Silent Knight - Masterplan 4/5
1. Prelude: Fear and tyranny
2. The curse of the black rose
4. Prophets of war
5. Silent apparitions (In the night)
6. Pay your dues
7. Evil is thy name
8. When the fallen angel flies
9. Dare to dream
Unbeknownst to many in the Northern Hemisphere, a traditional metal revolution is underway Down Under. The roster of acts from Australia/New Zealand churning out impressive offerings in the power/traditional/thrash metal space grows larger by the day it seems, including long-toiling warriors like Lord, Black Majesty, Pegazus and Ilium, but also a spate of talented younger entrants such as Taberah, Knightmare, Razorwyre, Empires of Eden and Soulforged. Add Perth’s Silent Knight to the list, and do so posthaste. The quintet have recently self-released their debut CD, ‘Masterplan’, and it’s an unbridled killer.
Led by guitarists/songwriters Stu McGill and Cameron Nicholas, Silent Knight have turned in an extraordinary debut effort that should be a blind purchase for aficionados of crunchy, melodic, riffy, mostly uptempo power/heavy metal. The most obvious signpost band is Iced Earth, and not just because McGill is wearing a ‘Night of the stormrider’ shirt in the booklet photos. Some of those galloping guitar parts are straight from the John Schaffer school of riff construction. But it would be misleading to lump Silent Knight in with the Iced Earth clones, because the Perthians (Perthites? Perthers? Perthetariats? Perthaholics?) have a more evolved sound that owes generally to the U.S. traditional/power style, but doesn’t sound exactly like anyone else. A big factor in that regard is vocalist Zoran Cunjack, who possesses a regal tone that reminds me of a cross between the late Michael Grant (Crescent Shield/Onward/Legend Maker) and Scott Stewart (Division). I’ll be honest: Initially, I thought Cunjack’s clear, high, but somewhat strained delivery didn’t fit Silent Knight’s music. By the 3rd spin of the CD, however, I couldn’t imagine anyone else fronting this band. Not everyone will love him, but the fact is that Zoran Cunjack adds character, depth and a unique flair to Silent Knight.

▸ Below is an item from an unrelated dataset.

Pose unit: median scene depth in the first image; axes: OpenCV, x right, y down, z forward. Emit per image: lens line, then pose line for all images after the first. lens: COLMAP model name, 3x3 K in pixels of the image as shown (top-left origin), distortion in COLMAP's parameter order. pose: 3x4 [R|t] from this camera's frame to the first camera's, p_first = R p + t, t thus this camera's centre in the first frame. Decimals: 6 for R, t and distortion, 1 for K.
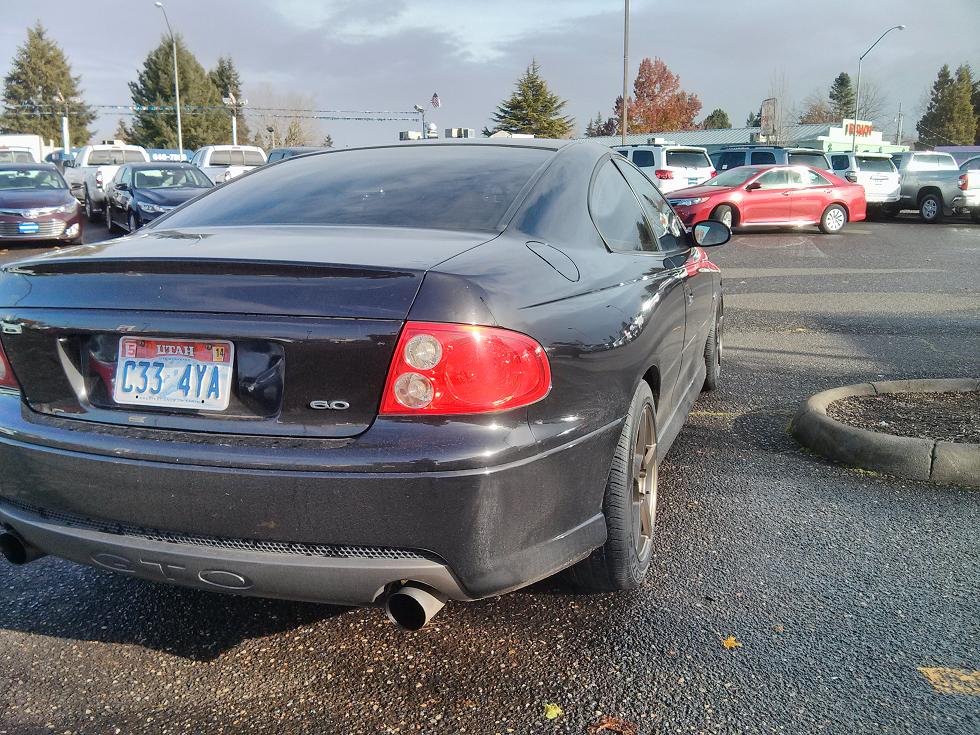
lens RADIAL K [[975.2, 0, 490.0], [0, 975.2, 367.5], [0, 0, 1]] dist [0.005268, -0.117864]
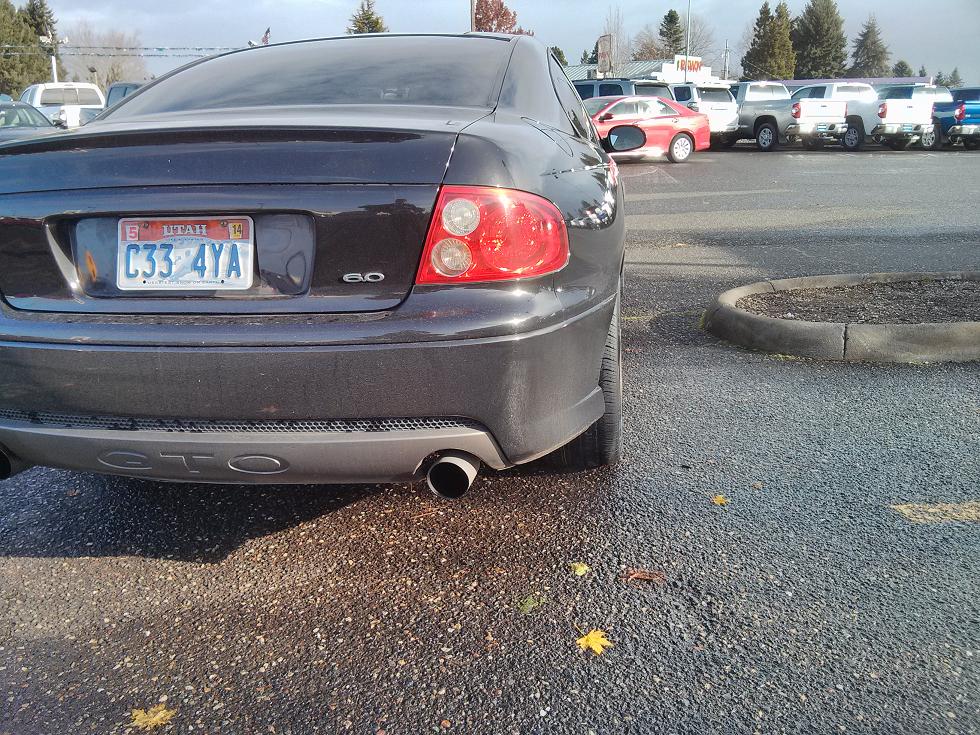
lens RADIAL K [[954.8, 0, 462.2], [0, 954.8, 416.9], [0, 0, 1]] dist [0.090823, -0.293793]
pose [[0.982745, -0.064012, 0.173536, -0.210984], [0.048851, 0.994718, 0.090274, 0.083410], [-0.178398, -0.080239, 0.980681, 0.021748]]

At the end of the day, as always, it’s about the songs, stupid. Fortunately, Silent Knight have delivered a batch of memorable, well-written tunes. For me, fast, galloping songs such as “Masterplan”, “Silent apparitions (In the night)” and “Evil is thy name” leaped out of the speakers immediately and grabbed me by the scruff of the neck, via both their fist-banging riffs and their massive choruses. Over time, however, some of the more subtle tracks worked their way into my soul. The midtempo march of “Pay your dues” (complete with “Heaven can wait” style “woah woah” audience sing-a-long part in the middle) is a bona fide smasher. And CD closer “Dare to dream” is an inspiring 7-minute epic with uplifting lyrics, a quiet beginning, a soaring chorus, and an Iron Maiden-style frantic instrumental section.
Everything on ‘Masterplan’ is so well-executed that you’d never guess this is a self-released debut. The performances are confident and powerful. The sound job is professional, balanced and clear (my only quibble being that the vocals sometimes are a tad too far out front in the mix). The songwriting is stellar. Distribution of this CD may be spotty outside of Australia, but it’s worth the necessary legwork to track down a copy. (I know the French distro of Inferno Records had some copies, or check www.silentknightband.com.) Silent Knight have come up with a winner with ‘Masterplan’. If McGill and Nicholas can sharpen the material just a bit more (a couple of songs don’t quite live up the high standards set by the others) and perhaps tweak the vocals a little, Silent Knight may soon be making so much noise that metalheads around the world have no choice but to sit up and take notice.